Actions demandées:
[a] Dans le texte sur les livres de Thierry Groensteen, combien d'albums ou de séries d'albums Un Art en expansion examine-t-il ?
[b] Poursuis le texte sur les livres de Thierry Groensteen juste après sa dernière phrase.

Extrait source:
★ ★ ★ ★ ★

Voici qu’il publie coup sur coup deux ouvrages aux éditions Les Impressions nouvelles, qui jettent, de deux manières différentes, un regard avisé sur le monde de la bande dessinée contemporaine.

Le premier s’intitule avec beaucoup de justesse Un Art en expansion. Il se donne pour objectif de montrer les chemins par lesquels la bande dessinée, depuis trois décennies, et par le truchement d’œuvres audacieuses et ambitieuses, casse tour à tour les frontières qui définissaient son champ d’action traditionnel en explorant des territoires nouveaux, tant thématiques que narratifs. Dix albums ou séries d’albums sont passés au crible de l’analyse de Thierry Groensteen, toujours dans l’optique première de définir le rôle qu’ils ont eu dans l’expansion du neuvième art.

Certains albums de cette sélection ont déjà connu une littérature critique et des commentaires nombreux (on pense à La Balade de la mer salée de Pratt ou à Watchmen de Moore et Gibbons), mais Thierry Groensteen, par son sens de l’articulation des idées, par son esprit de contextualisation, les éclaire avec une érudition qui, à la lecture, finit par avoir un goût d’évidence.

L’ouvrage pourtant ne se cantonne pas à des albums connus du grand public et a le mérite d’attirer l’attention sur des œuvres au retentissement plus modeste mais dont la place dans ce chemin vers l’expansion est centrale.

★ ★ ★ ★ ★

Section des données:

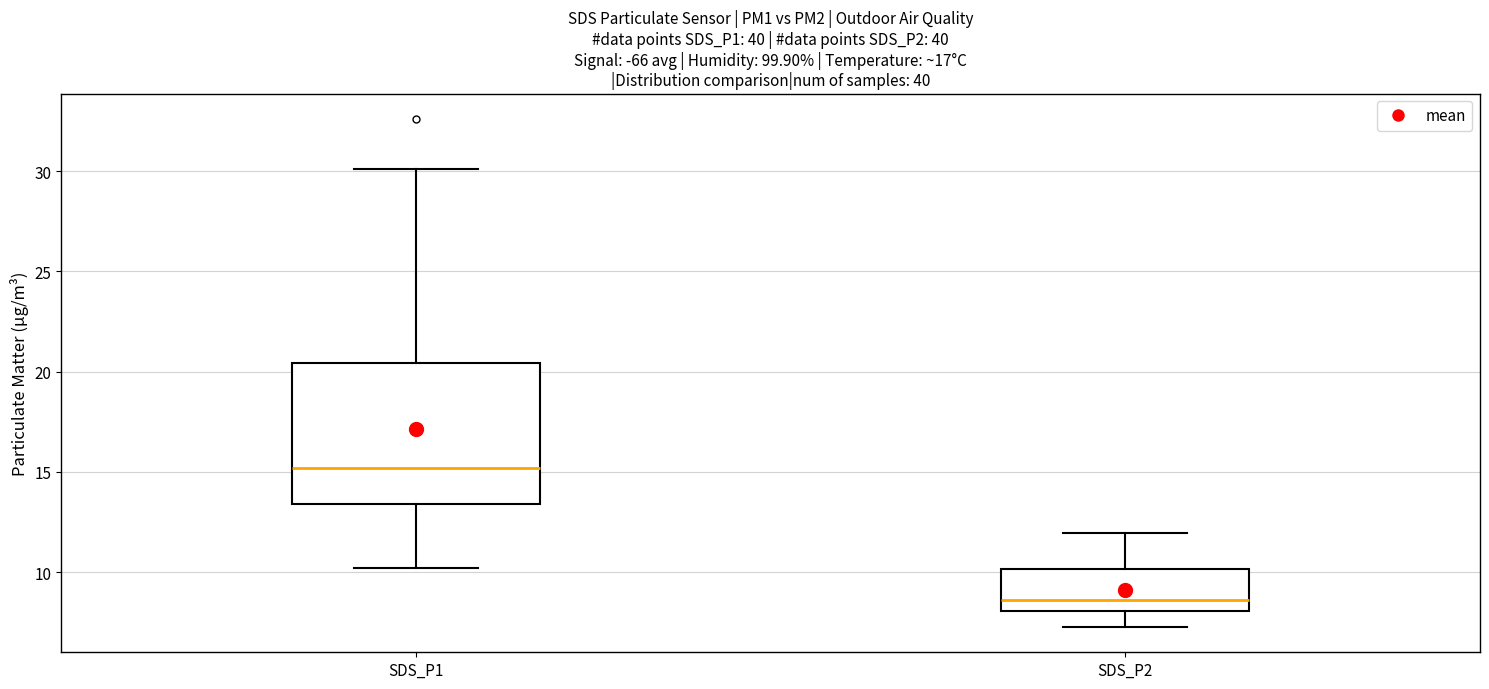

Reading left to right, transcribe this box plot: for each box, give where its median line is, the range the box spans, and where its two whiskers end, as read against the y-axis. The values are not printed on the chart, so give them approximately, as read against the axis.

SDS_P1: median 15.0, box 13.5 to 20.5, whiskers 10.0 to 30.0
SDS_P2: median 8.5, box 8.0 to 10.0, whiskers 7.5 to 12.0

★ ★ ★ ★ ★

Réponses numérotées:
[a] Dix albums ou séries d'albums.

[b]
Le second ouvrage, bilan global du secteur et intitulé La Bande dessinée au tournant, fait directement suite à un sursaut initié par les acteurs du métier, et notamment les auteurs, quant à la nécessité de repenser le circuit éditorial. Victime d’une surproduction qui pérennise certains éditeurs mais fragilise les conditions de travail de nombre de créateurs, une crise semble poindre. En a découlé la création des États généraux de la bande dessinée, organisme de réflexion et de dialogue autour du métier, lors de l’édition 2015 du Festival de la BD d’Angoulême. Le livre de Groensteen a pour vocation d’accompagner cette démarche, proposant un bilan serein et posé sur lequel il est possible de s’appuyer pour avancer. Dans un contexte où le ressenti pourrait cloisonner quelque peu les positions de chacun, le livre de Thierry Groensteen a pour atout de prendre tour à tour des points de vue différents et de ne pas se perdre dans un abus d’interprétation qui brouillerait le propos.

À la fois ode aux potentiels de la bande dessinée et cri d’alerte, ces deux ouvrages dialoguent à merveille, le premier rappelant avec force ce que le second tente de sauver. 

Viendra pourtant peut-être le jour où, l’expansion du neuvième art continuant, ses usages se démultipliant tant et de manière si variée, que de tels ouvrages n’auront plus lieu d’être : englober d’une réflexion une pratique qui, sans mauvais jeu de mots, quitte sa bulle, deviendrait illusoire.

Mais c’est sur ce chemin de l’expansion qu’un accompagnement critique comme celui proposé par Thierry Groensteen semble le plus bienvenu.


 
 
D.R.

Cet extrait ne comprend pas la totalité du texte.